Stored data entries
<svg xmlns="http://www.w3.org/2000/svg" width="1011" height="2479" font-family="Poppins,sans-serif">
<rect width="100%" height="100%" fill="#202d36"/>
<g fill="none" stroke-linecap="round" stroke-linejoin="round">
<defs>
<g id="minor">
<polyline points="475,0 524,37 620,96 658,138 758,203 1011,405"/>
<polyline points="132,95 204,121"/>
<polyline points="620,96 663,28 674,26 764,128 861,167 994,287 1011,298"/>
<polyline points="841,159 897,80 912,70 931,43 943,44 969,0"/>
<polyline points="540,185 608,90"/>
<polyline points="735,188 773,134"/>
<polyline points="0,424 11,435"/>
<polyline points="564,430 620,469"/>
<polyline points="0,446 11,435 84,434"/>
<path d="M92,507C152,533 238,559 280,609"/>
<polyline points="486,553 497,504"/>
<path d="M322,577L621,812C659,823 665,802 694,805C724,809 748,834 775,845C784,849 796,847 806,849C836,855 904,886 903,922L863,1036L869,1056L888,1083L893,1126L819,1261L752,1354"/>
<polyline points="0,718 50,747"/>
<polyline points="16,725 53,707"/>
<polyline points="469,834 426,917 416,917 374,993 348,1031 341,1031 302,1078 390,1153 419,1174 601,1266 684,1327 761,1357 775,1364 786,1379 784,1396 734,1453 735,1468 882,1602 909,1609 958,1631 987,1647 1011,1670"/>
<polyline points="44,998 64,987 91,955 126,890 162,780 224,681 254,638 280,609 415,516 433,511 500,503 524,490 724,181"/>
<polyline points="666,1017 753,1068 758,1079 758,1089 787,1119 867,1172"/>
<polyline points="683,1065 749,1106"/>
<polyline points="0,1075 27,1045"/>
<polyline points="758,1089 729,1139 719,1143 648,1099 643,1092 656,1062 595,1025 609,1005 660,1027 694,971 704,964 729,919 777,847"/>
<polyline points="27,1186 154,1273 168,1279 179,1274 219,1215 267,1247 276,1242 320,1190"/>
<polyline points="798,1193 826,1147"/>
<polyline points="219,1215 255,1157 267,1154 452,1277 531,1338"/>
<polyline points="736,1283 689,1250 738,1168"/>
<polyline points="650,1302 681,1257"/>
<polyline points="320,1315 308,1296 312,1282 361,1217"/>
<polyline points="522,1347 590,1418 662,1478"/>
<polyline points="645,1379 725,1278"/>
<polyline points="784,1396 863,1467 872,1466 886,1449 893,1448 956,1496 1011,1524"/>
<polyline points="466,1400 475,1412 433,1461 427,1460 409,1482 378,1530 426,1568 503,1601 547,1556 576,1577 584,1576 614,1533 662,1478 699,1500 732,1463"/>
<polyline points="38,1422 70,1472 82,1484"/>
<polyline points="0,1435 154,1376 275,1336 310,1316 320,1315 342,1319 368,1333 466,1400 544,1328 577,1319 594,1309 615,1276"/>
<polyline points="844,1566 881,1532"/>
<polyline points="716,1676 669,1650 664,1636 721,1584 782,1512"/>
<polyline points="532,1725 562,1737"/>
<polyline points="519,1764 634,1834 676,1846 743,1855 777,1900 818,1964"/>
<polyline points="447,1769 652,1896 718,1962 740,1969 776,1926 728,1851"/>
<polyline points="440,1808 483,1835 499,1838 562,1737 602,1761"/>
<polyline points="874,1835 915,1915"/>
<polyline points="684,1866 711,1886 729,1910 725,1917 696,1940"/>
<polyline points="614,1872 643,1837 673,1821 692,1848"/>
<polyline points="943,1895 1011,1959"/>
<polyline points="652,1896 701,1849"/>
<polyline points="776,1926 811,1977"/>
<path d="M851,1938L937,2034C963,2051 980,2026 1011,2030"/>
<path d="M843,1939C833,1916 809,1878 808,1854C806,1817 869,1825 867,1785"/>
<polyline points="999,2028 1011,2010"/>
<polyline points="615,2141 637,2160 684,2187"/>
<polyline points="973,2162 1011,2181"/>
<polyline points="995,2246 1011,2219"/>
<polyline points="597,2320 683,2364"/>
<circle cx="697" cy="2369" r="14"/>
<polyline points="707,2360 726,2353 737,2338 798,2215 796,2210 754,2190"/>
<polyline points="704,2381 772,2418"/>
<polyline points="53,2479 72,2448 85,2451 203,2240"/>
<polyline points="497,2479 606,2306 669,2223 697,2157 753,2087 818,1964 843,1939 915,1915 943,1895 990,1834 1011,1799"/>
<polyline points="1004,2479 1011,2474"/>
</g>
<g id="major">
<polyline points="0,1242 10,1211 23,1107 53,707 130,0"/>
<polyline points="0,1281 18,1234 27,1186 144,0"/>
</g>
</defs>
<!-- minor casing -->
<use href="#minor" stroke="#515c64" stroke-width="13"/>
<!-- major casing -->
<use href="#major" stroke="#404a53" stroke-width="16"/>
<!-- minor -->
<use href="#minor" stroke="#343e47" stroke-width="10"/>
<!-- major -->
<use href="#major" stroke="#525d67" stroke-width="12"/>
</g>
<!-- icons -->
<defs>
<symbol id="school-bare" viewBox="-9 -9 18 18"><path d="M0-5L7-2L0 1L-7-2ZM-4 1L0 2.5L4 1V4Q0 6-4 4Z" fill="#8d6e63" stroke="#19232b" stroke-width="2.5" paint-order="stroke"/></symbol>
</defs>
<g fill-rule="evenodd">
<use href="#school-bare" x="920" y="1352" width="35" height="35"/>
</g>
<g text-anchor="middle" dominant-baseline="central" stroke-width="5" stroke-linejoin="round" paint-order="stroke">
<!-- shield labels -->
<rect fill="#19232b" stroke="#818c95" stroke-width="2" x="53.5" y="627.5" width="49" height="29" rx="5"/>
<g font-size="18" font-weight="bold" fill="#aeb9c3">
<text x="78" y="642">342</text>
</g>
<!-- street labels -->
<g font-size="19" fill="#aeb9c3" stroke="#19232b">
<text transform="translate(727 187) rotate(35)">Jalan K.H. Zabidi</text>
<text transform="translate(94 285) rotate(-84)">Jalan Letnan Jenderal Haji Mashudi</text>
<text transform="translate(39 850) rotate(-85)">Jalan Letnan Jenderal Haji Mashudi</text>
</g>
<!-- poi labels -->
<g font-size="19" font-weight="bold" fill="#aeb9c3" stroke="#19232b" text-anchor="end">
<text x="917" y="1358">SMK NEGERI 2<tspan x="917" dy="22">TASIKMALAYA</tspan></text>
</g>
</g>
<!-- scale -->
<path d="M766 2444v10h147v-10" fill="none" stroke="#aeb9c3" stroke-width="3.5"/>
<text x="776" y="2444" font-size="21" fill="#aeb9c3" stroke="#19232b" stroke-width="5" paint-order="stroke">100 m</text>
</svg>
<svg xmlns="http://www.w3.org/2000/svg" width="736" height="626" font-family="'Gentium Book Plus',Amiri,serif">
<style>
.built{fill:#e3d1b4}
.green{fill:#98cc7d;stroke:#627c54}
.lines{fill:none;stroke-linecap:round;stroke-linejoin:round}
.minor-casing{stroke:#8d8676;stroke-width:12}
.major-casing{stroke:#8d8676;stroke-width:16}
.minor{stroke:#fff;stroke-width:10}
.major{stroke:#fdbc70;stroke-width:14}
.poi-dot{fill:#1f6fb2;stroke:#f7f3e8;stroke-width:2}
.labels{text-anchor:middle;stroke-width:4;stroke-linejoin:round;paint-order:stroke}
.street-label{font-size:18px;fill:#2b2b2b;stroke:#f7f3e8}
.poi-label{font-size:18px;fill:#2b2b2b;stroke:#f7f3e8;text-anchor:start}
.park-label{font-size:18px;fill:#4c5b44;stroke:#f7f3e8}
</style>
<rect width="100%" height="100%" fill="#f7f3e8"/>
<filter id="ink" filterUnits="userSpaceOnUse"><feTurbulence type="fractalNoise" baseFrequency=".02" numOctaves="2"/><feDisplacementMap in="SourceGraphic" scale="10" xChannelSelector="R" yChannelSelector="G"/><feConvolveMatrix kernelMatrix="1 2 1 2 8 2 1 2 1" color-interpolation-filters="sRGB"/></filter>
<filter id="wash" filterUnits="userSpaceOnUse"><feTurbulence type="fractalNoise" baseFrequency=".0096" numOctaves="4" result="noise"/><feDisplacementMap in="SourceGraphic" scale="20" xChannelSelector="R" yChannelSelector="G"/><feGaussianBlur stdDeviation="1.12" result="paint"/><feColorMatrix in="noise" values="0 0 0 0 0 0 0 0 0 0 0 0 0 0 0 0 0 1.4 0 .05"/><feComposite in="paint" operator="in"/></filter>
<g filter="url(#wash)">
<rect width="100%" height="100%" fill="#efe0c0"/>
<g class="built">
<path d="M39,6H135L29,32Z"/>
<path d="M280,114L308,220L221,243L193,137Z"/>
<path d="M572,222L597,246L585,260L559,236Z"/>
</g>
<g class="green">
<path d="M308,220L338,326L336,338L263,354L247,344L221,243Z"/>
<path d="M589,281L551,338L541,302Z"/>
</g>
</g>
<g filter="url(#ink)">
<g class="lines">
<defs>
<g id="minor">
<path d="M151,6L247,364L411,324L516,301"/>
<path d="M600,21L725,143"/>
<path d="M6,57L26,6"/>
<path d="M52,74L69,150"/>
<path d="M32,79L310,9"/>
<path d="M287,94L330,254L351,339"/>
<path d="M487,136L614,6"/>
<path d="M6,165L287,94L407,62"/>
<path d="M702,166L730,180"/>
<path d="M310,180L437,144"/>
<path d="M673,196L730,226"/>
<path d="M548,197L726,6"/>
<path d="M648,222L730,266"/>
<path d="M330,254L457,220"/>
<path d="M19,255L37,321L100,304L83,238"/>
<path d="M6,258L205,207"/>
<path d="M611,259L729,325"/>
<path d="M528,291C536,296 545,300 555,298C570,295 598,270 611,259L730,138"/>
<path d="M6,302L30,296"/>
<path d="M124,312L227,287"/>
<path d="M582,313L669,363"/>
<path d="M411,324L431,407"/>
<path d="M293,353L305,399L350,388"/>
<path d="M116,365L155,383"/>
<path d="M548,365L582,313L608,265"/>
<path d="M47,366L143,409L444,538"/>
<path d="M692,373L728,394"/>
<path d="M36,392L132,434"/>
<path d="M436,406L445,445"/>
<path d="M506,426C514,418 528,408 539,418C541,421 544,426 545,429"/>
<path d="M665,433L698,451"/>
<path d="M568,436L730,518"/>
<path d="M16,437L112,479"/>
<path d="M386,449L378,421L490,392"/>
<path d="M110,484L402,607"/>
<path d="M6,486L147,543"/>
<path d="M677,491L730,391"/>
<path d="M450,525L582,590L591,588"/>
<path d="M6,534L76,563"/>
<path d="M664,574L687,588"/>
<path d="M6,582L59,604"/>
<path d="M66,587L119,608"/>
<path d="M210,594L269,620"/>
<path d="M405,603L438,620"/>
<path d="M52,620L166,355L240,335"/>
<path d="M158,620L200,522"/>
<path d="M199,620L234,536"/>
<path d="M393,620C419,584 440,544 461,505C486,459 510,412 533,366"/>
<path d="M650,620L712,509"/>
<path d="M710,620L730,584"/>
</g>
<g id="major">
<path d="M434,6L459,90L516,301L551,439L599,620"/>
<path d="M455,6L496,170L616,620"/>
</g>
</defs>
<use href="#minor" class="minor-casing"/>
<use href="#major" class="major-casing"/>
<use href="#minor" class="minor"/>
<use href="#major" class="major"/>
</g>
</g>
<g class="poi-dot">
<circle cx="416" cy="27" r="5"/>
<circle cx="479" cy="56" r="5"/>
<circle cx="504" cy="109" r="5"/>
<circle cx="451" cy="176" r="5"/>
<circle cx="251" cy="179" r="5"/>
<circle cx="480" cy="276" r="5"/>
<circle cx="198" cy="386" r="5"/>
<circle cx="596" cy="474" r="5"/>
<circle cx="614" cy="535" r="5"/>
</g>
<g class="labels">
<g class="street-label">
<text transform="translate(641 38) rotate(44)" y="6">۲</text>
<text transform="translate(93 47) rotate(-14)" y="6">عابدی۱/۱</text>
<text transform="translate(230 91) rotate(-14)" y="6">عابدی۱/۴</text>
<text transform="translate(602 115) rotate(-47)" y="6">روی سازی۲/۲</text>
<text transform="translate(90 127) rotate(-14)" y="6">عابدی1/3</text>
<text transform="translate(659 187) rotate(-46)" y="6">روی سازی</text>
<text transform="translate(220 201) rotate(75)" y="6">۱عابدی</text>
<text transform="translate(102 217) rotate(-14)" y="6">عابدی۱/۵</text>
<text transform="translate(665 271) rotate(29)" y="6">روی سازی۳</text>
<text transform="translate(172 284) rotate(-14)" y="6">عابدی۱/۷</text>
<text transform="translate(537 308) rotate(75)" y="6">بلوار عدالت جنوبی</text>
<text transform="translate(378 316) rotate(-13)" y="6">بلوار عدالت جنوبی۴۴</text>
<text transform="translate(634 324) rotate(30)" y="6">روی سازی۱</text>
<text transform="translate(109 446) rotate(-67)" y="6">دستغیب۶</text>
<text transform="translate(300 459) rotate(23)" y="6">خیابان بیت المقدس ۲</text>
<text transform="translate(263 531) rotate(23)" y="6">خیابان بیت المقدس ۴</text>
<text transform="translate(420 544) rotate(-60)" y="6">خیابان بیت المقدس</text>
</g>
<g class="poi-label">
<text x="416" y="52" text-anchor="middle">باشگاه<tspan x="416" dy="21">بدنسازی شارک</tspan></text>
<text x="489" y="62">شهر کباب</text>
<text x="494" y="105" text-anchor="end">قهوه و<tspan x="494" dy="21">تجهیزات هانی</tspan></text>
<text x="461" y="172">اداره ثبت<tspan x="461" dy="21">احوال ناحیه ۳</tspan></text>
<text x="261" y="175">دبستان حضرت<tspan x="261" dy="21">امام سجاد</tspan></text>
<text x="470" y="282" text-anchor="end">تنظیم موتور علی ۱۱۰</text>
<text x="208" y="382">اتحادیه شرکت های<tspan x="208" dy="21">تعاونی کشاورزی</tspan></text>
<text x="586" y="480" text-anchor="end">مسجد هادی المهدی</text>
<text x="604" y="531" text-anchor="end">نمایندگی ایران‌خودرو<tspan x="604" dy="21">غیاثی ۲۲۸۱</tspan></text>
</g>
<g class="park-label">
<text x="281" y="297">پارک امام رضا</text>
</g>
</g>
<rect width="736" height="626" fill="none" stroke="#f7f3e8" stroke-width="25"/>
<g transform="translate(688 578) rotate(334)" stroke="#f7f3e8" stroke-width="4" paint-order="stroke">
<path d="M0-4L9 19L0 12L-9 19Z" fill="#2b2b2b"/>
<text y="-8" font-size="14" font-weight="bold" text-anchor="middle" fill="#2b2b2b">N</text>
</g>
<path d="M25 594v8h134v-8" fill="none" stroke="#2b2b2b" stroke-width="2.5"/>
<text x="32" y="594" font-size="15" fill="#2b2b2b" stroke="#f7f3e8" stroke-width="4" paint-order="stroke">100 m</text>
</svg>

Exercise instructions:
Read through the entries above, and wherever a line holds the string "linecap", copy it.

Written answer:
<g fill="none" stroke-linecap="round" stroke-linejoin="round">
.lines{fill:none;stroke-linecap:round;stroke-linejoin:round}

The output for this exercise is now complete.